* begin Reading text *
As it turns out, the solution to climate change isn’t all that complicated. It won’t be accomplished in 12 years; we couldn’t even rebuild the World Trade Center in 12 years. But it can be done. I wrote a brief, 550-word article that gives a general outline. If even that’s too long, here’s the TL;DR version. [ I had to look it up; TL:DR means Too Long; Didn’t Read]

  1. Start building Generation IV nuclear power plants right now. Not next year. Not tomorrow. Right now. They are meltdown-proof and the best source of carbon-free energy on the planet. Research suggests that the entire world could be on nuclear power within 25 years.
  2. In the meantime, phase out coal while embracing natural gas. Natural gas burns cleaner than coal. If you object to this, then do #1 faster.
  3. Upgrade our energy infrastructure with a smart grid, smart meters, better capacitors, and better transmission lines. All of this is necessary if we want to rely at least in part on solar and wind. (But solar and wind aren’t really necessary; see #1.)
  4. Invest in solar and fusion power research. Current solar technology is too inefficient. The breakthrough we’ve been seeking in solar hasn’t happened yet, but it could. Similarly, fusion is theoretically the best source of energy (even better than nuclear), but scientists haven’t figured this one out yet. It turns out that recreating the sun on earth is kind of hard.
  5. As our energy infrastructure improves, electric car technology will improve along with it, making fossil fuels largely obsolete. (Airplanes might always need fossil fuels, though, much to AOC’s chagrin.)

That’s it. It’s not a sexy plan, but it’s a realistic one. We could actually accomplish this, but so far, there has been no political will whatsoever to do it. Oddly, the biggest opponents are environmentalists, people like Alexandria Ocasio-Cortez.

6 comments

  1. Bob Greene · February 28, 2019

    The first problem is you agree with her premise that we are doomed if we don’t address the problem. In replying you left out cow farts and redoing every building.
* end Reading text *
• **Work to complete**: List every energy infrastructure upgrade named in step 3 of the climate plan above.
* begin Provided data *
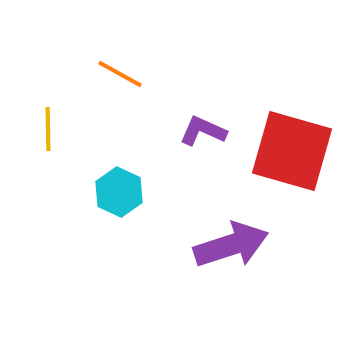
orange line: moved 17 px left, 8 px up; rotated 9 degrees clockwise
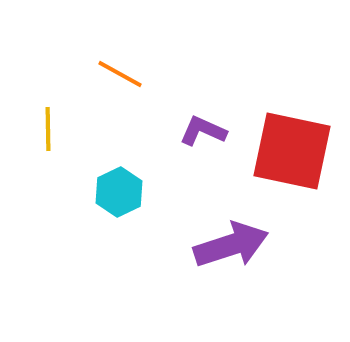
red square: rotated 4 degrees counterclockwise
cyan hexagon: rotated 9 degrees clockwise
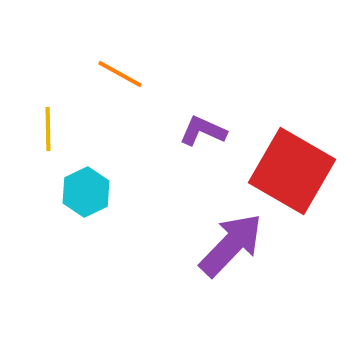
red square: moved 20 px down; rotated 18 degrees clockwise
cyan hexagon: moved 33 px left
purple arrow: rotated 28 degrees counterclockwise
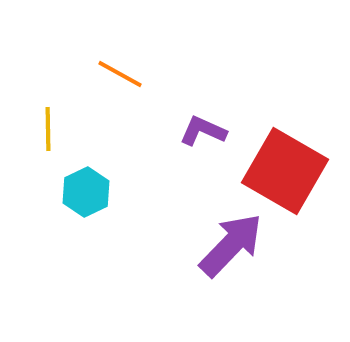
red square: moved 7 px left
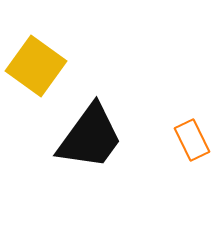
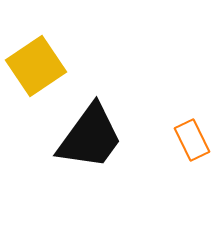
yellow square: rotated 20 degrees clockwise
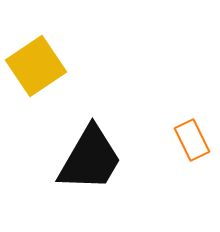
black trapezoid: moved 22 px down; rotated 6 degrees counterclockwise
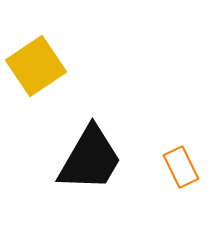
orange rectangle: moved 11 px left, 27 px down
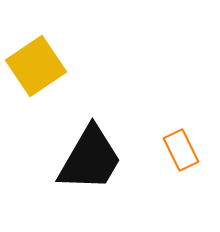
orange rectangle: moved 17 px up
* end Provided data *
* begin Provided data *
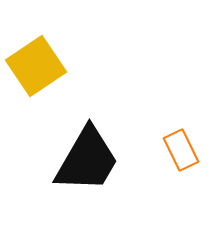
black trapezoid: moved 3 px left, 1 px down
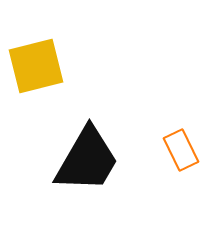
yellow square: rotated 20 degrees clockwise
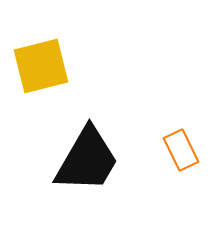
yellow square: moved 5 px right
* end Provided data *
* begin Provided data *
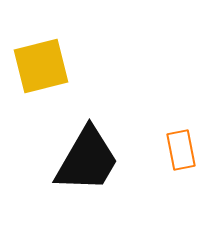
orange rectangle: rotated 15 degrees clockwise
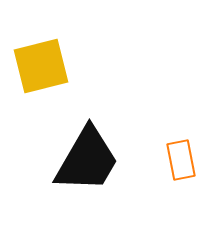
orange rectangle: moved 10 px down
* end Provided data *
• **Exercise response**: A smart grid, smart meters, better capacitors, and better transmission lines.